The build and constituent data are available to view directly through Ensembl through the Regulation section of “Configure This Page”, but we have also made it accessible by creating a public track hub. A track hub is a pre-configured set of tracks which you can load together into Ensembl or other genome browsers such as the UCSC. In addition to data loaded into Ensembl, it also contains tracks that summarise the data used to generate the build
What’s in the Ensembl Regulatory Build Track Hub?
You’ve been meaning to do that data remapping a while now, but didn’t quite get to it? Or maybe you’re just feeling nostalgic? No worries, the track hub covers both GRCh37 and 38.

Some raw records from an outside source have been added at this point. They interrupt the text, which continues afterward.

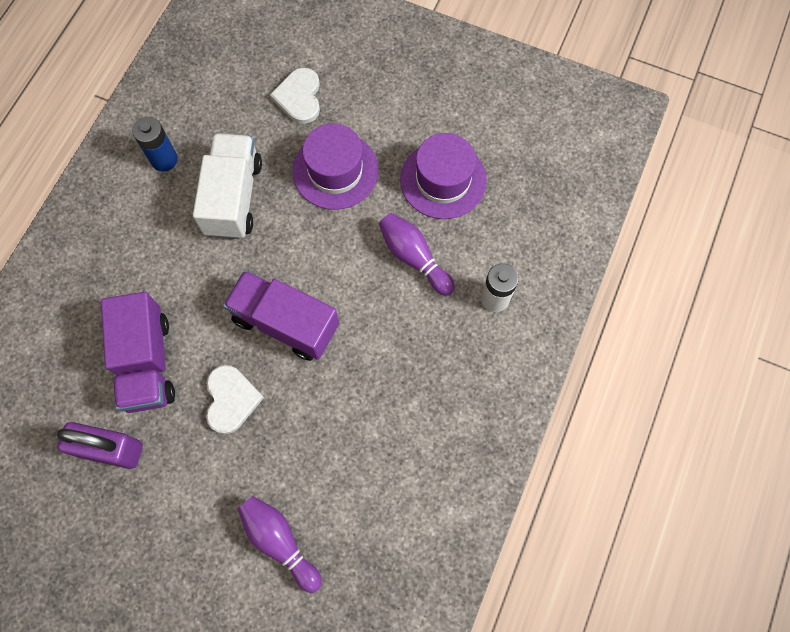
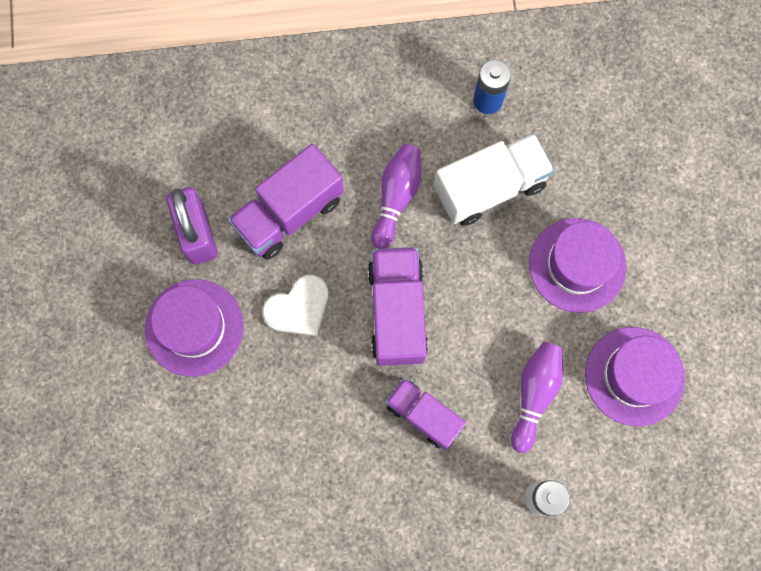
camera: 60 degrees right, 5 degrees up
(190, 497) = (194, 327): none -> purple hat
(280, 541) = (200, 429): purple bowling pin -> purple bowling pin (396, 198)
(299, 97) = (633, 182): white heart -> none
(380, 349) = (423, 415): none -> purple truck

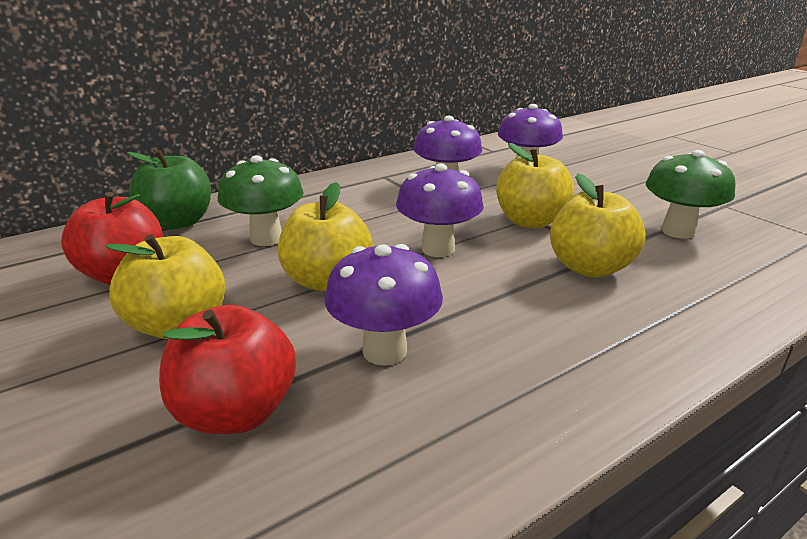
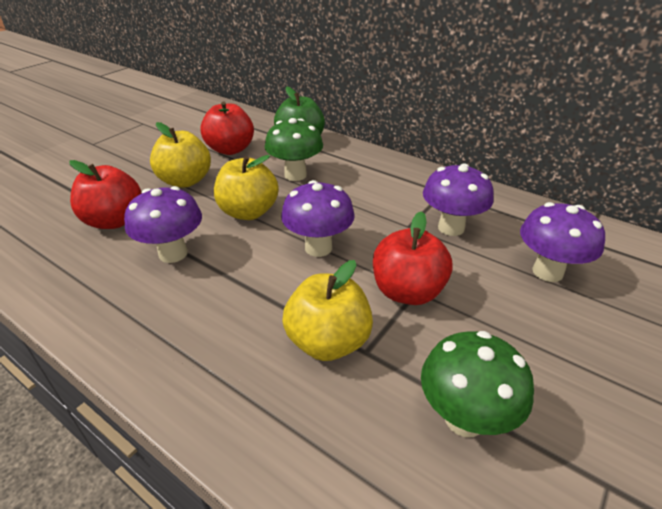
camera: 70 degrees right, 10 degrees up
(530, 221) = (407, 291): yellow apple -> red apple

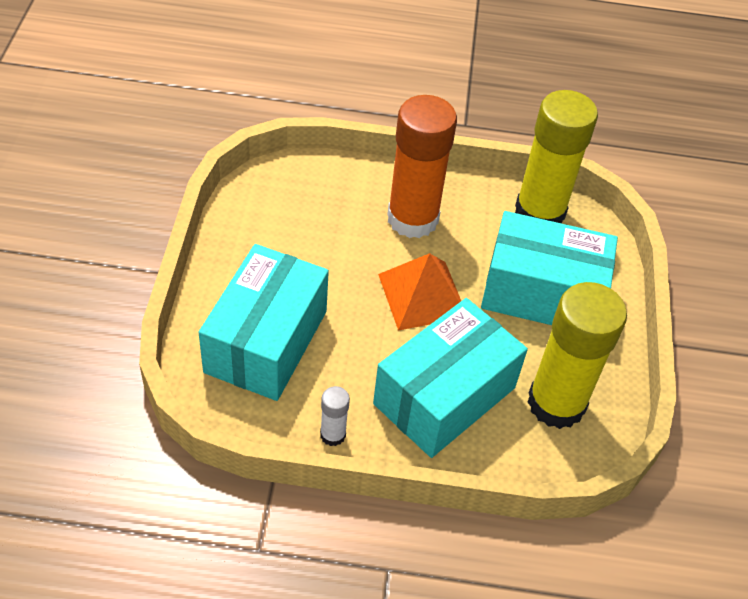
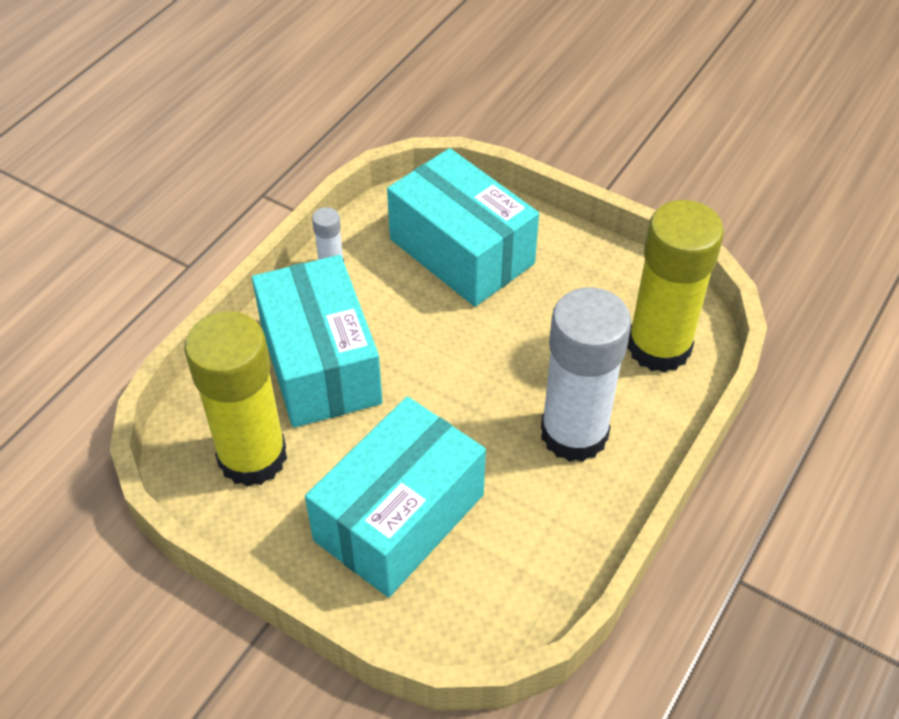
camera: 120 degrees right, 0 degrees up
(412, 219) = (574, 433): orange glue stick -> white glue stick
(422, 295) = (455, 397): orange pyramid -> none
(539, 212) = (528, 582): yellow glue stick -> yellow glue stick (659, 347)

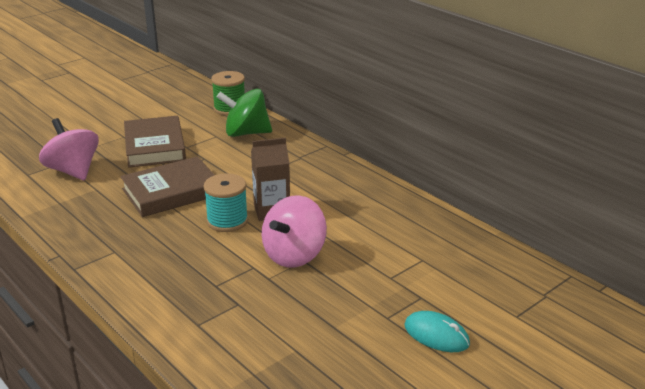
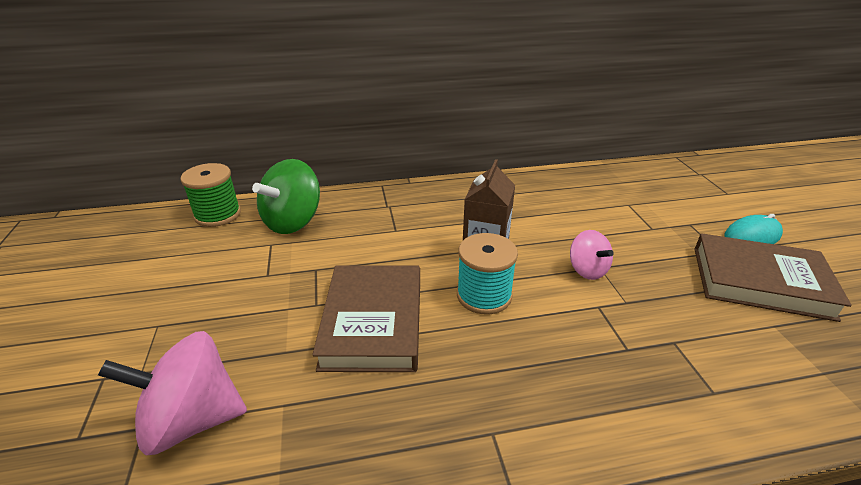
camera: 60 degrees left, 5 degrees up
(155, 146) = (230, 302): brown book -> brown book (760, 282)
(294, 255) = (587, 270): pink spinning top -> pink spinning top, size x0.58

For each transcription factor, we calculate the probability of having binding at any position, based on the available data sets by simply dividing the number of overlapping peaks by the number of data sets. These probabilities can be viewed in the TFBS Summaries section. An overall probability of any binding is viewable in the TFBS Summary track of the Ensembl build overview section.
We use genome segmentation software (Segway), to partition the genome into regions of similar signal over these assays, and label these states as e.g. predicted promoters, enhancers or repressed. The segmentations for each cell type can be found in the Cell Type Segmentations tracks.
For each state of the segmentation, we also create a summary track which represents the number of cell types that have that state at any given base pair of the genome.
The Ensembl Regulatory Build
The summarised Ensembl Regulatory Build can be viewed in the “Ensembl Reg. Build” track of the Ensembl Build Overview section. For each cell type, we then annotate each feature as on or off, as displayed in the Cell Type Activity tracks.